[Start of section]

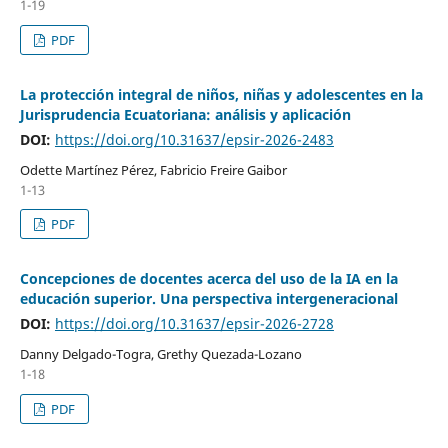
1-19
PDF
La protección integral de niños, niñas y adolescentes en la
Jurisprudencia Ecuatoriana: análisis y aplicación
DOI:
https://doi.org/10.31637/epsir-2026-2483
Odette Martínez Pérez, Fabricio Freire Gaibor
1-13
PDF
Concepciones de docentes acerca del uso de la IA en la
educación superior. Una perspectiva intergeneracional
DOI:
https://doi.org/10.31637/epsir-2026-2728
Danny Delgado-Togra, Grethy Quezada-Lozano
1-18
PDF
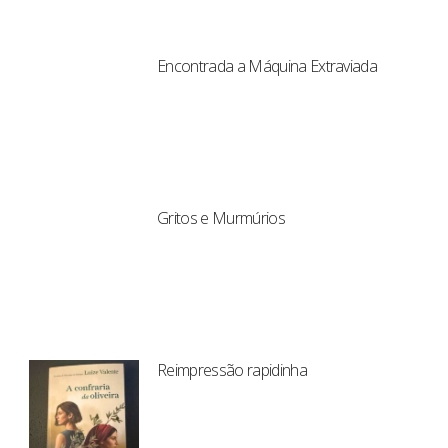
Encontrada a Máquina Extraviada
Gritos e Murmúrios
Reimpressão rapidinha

[End of section]
[Start of section]

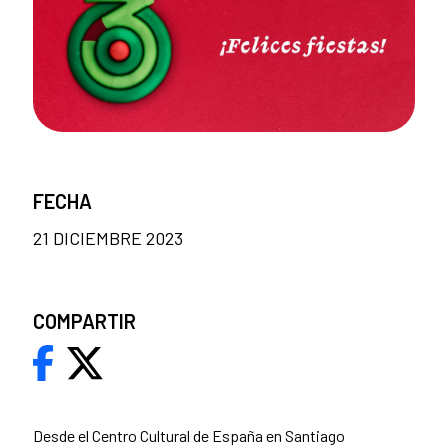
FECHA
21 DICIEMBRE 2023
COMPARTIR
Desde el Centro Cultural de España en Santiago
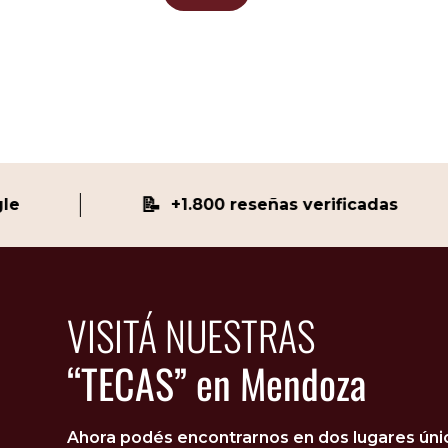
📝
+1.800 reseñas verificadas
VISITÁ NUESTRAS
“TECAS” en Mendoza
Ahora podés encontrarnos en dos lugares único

[End of section]
[Start of section]

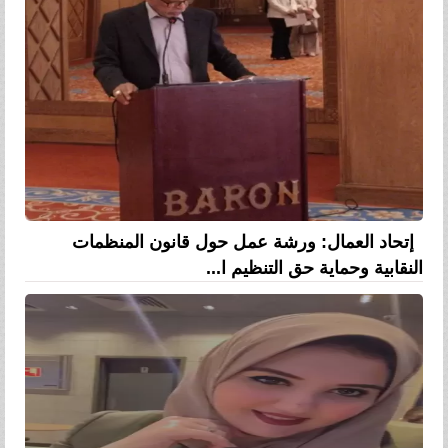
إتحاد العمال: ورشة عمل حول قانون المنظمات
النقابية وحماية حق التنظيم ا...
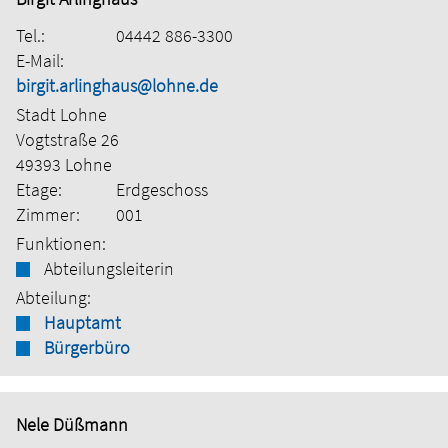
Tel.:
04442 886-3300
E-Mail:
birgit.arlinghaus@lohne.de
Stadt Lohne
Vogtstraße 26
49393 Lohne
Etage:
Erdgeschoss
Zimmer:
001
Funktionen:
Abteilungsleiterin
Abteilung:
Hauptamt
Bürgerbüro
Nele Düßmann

[End of section]

■ **Action item**
Can you copy out the items word for word, from the line with "Encontrada a Máquina Extraviada" to the line with "Reimpressão rapidinha"?

■ **Your response**
Encontrada a Máquina Extraviada
Gritos e Murmúrios
Reimpressão rapidinha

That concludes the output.